## YOUR TASK
Exact copies of the records below are required.

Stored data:

<<<<

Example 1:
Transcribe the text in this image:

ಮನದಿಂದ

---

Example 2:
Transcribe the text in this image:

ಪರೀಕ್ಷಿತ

>>>>

## SOLUTION
Example 1:
Transcribe the text in this image:

ಮನದಿಂದ

---

Example 2:
Transcribe the text in this image:

ಪರೀಕ್ಷಿತ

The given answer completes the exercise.